Denile Samuel

South Africa


SOUTH AFRICA – AFIT Educator Profile “Denile Samuel: Using Workers’ Forum Theatre”

Theatre is a form of knowledge it can be used to transform society. It can help us build our future” Augusto Boal.

What is the aim of the Association for Fairness in Trade (AFIT)?

To train and educate workers and small farmers to become self-reliant with regards to daily issues faced. To challenge the power imbalances in the workplace.

What is your role at AFIT?

I am the coordinator so I facilitate meetings of small-farmers and farm-workers, do basic research and date collection, and write reports. I liaise with partner organisations, and write and circulate the AFIT newsletter. I do the administration and maintain the membership database.  I organise, prepare and facilitate educational workshops, and campaign training sessions.

Can you tell us about the workers’ forum theatre workshops?

The first half of the workshop we discuss farmworkers’ experiences, we talk about the role that power plays in workplace challenges. In the afternoon we consolidate what we have learnt in the morning session and start to build the workers’ forum theatre.

On the stage created, a scene relating to bullying on a farm, is shown twice. During the replay, the audience shouts ‘Stop!’ and one steps forward to take the place of one of the worker characters, to show how they could change the situation to enable a different outcome. The actors remain in character, improvising their responses whilst the facilitator enables communication between the players and the audience.

This approach enables participants to try out courses of action applicable to their everyday lives.  We receive amazing responses from both participants and facilitators.

Who do you work with in the forum theatre workshops?

We work with professional actors and a legal consultant make sure that we have the correct information on the relevant legislation for farmworkers.

As an education methodology, what value do the forum theatre workshops bring to the learning process?

It deepens the learning of participants because in the morning session they get the information and knowledge by listening and participating, whilst in the afternoon the same learnings are acted out. They get an opportunity to correct the information by taking over the role of an actor. The facilitator asks pertinent questions around the scenes allowing workers to analyse what is happening, and think about the response.

What is the experience like for workers when doing forum theatre?

Evaluations indicate that workers felt they learned more about discrimination and disciplinary hearings and the overall response from workers was positive. Workers all liked the forum theatre and rated the these key learning areas the highest: the importance of working together, learning more about rights, understanding better the role of the Commission for Conciliation, Mediation and Arbitration (CCMA) a dispute resolution body.

What impact do you see that the forum theatre has on workers in the long term? Hopefully, that workers are able to challenge the status quo and access relevant dispute resolution mechanisms.
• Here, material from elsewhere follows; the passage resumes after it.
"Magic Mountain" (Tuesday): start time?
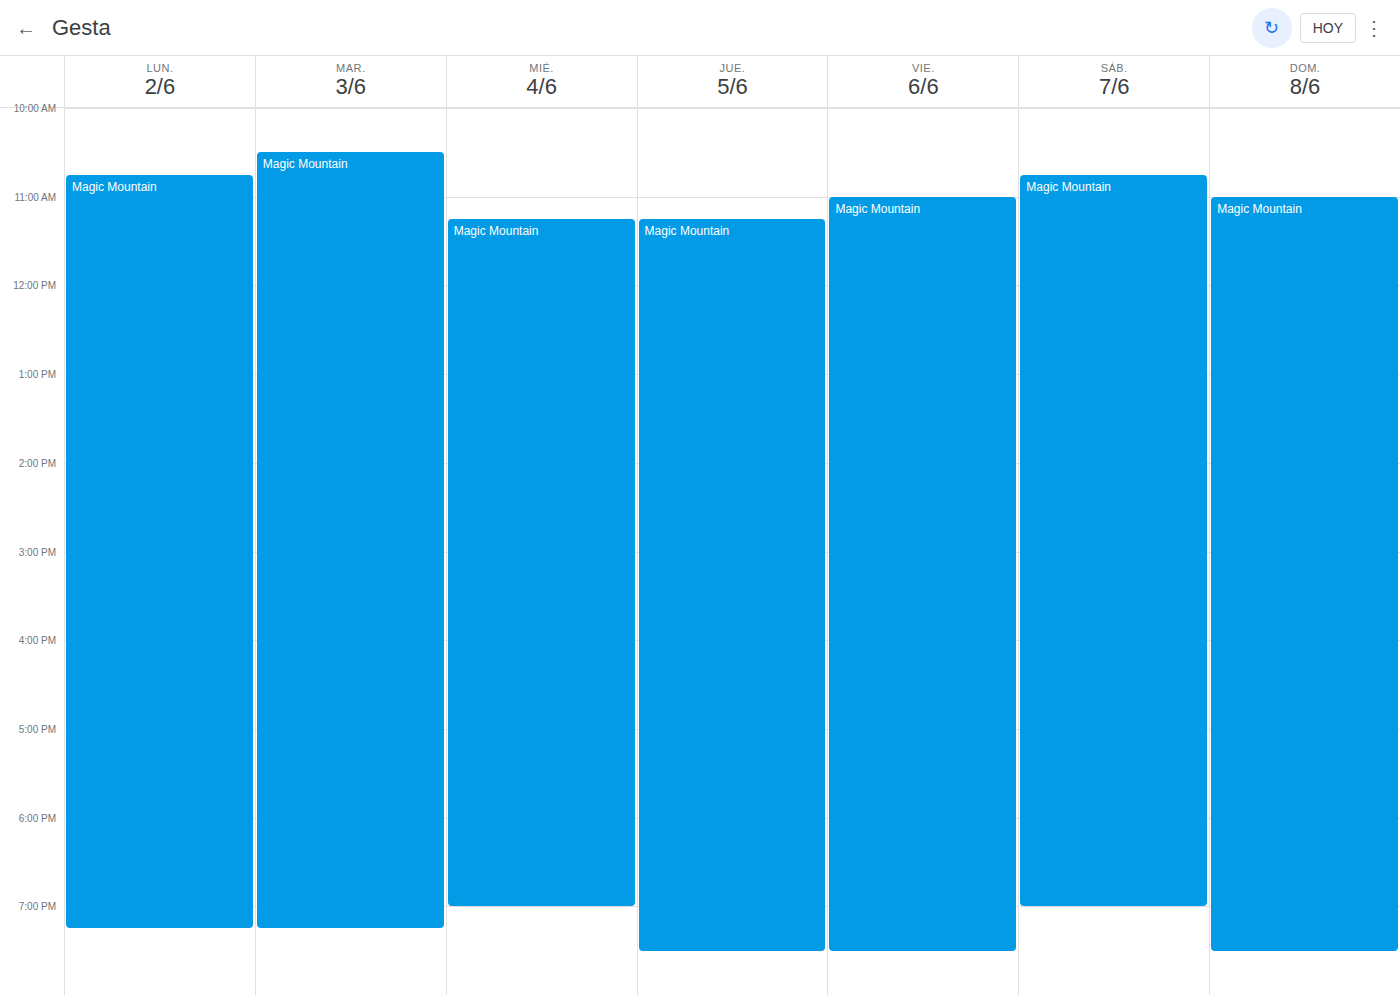
10:30 AMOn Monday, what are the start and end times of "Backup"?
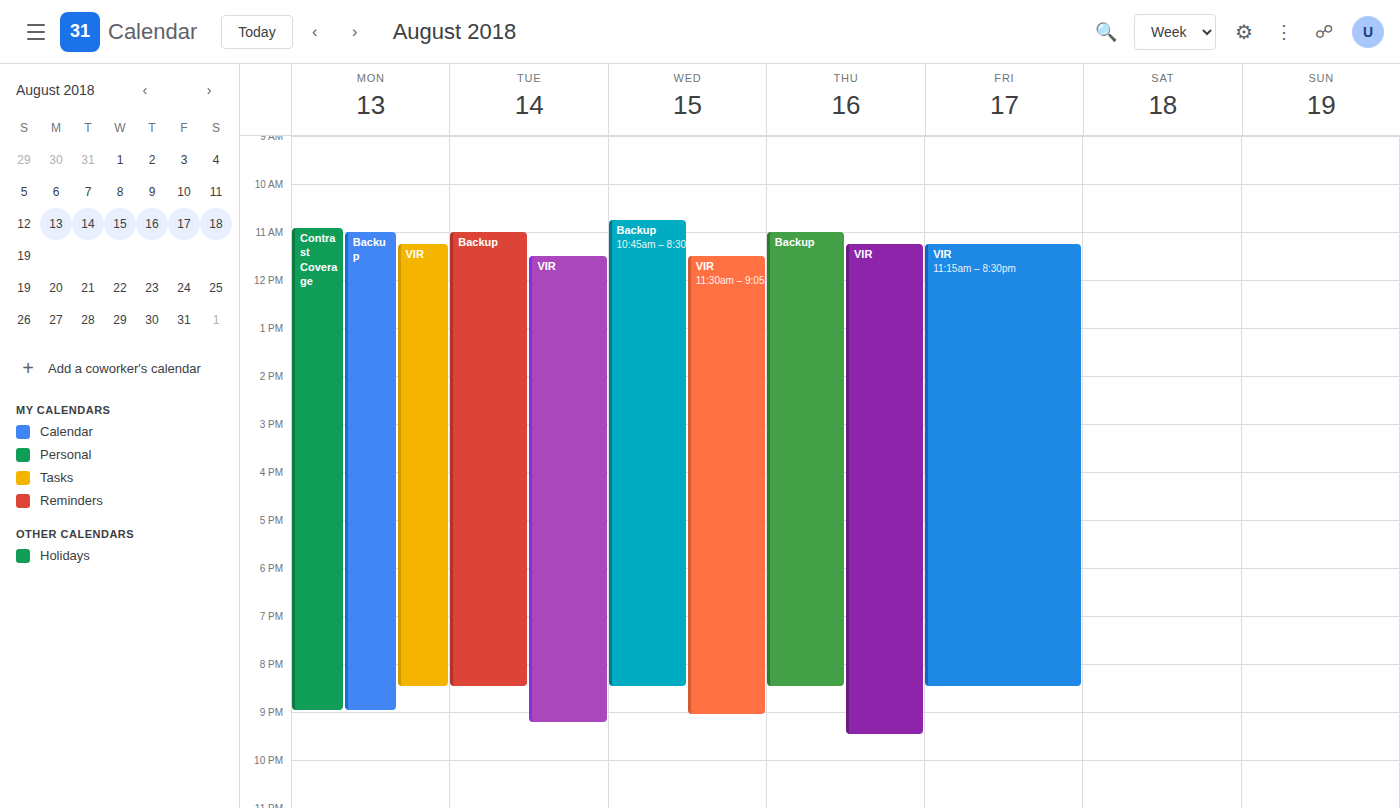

What have been the challenges in workers’ forum theatre workshops?

We struggled to get maximum participation because Saturdays are the only days when workers are able to do their personal errands and attend to family matters. However we did get request to have extra forum theatres after workers who attended spoke to their co-workers about the value of the forum theatres.

What is powerful and exciting about the workers’ forum theatre, and the learning process for workers?

The involvement of workers playing a role as an actor. They feel very proud to correct the scenes. The way the methodology allows workers to deepen their understanding of the knowledge that they received. The CCMA wants the forum theatre to be taken to corporates, as it is such an interesting way of educating, unlike a normal workshop which might become boring.

What message do you have for worker educators?

As activists and educators we should always support worker development in participatory ways, allowing workers to own and dictate their development based on their needs and not those of us, or our funders.